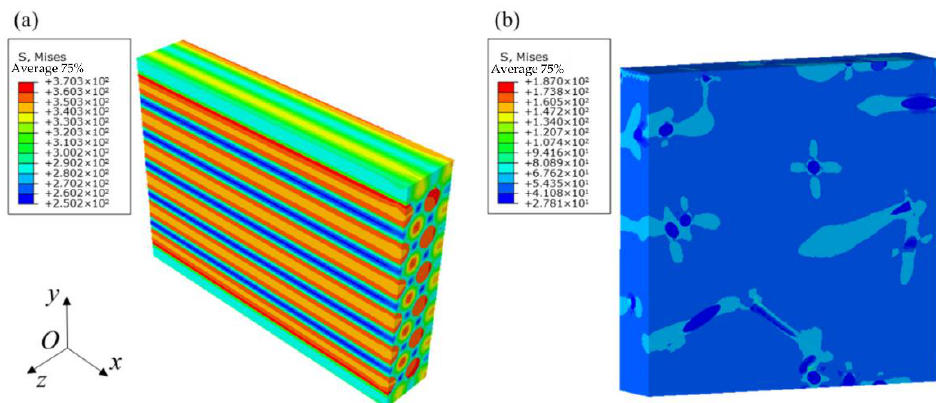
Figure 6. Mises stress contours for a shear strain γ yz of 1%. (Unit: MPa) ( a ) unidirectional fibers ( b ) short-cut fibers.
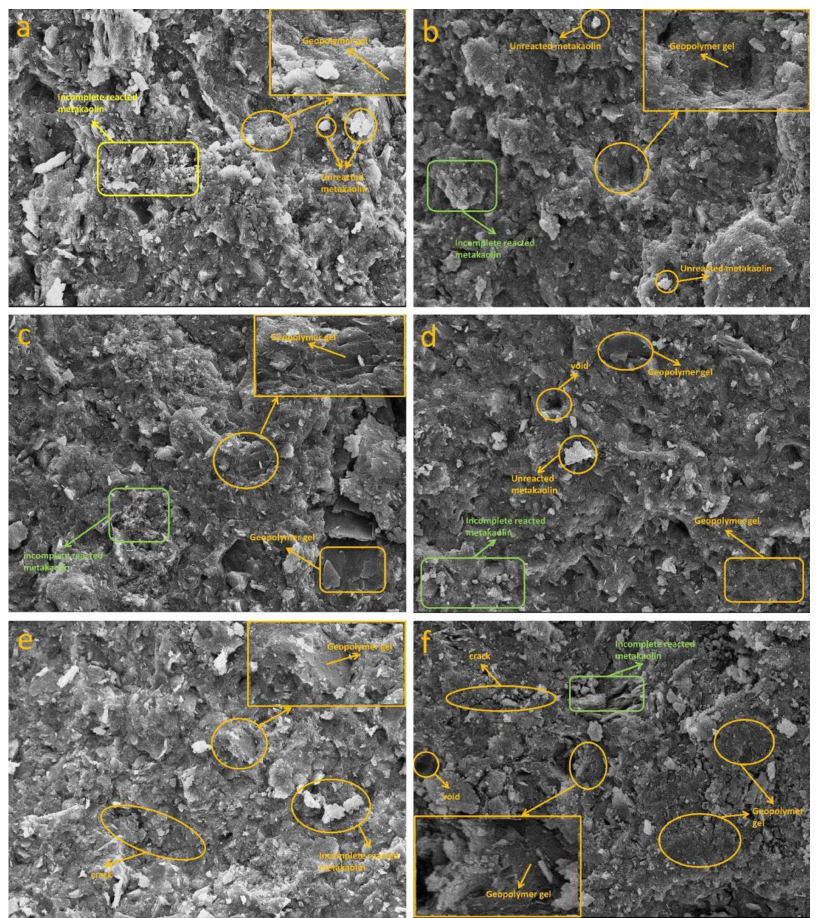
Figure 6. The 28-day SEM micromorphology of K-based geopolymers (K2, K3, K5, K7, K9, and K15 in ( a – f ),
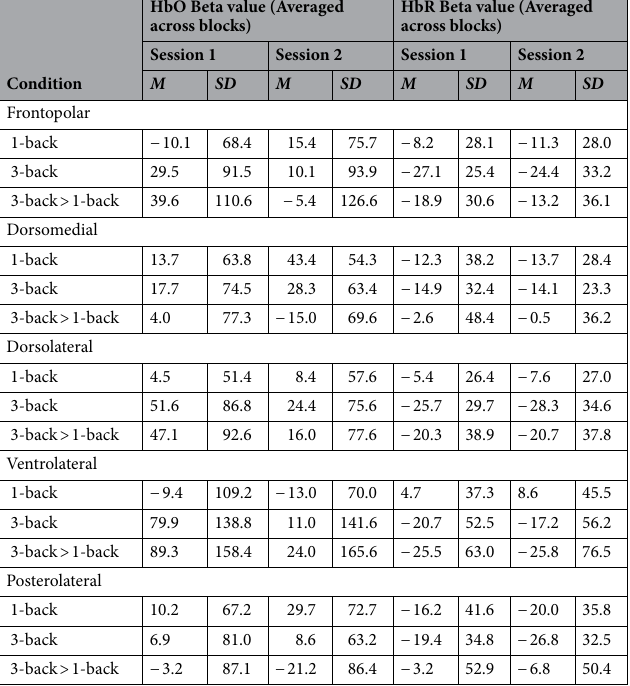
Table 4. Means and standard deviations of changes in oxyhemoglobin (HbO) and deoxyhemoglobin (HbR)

EXERCISE BRIEF
Once the pictures are dropped, repeat the data above exactly.

RESPONSE TO THE TASK
Figure 6. Mises stress contours for a shear strain γ yz of 1%. (Unit: MPa) ( a ) unidirectional fibers ( b ) short-cut fibers.
Figure 6. The 28-day SEM micromorphology of K-based geopolymers (K2, K3, K5, K7, K9, and K15 in ( a – f ),
Table 4. Means and standard deviations of changes in oxyhemoglobin (HbO) and deoxyhemoglobin (HbR)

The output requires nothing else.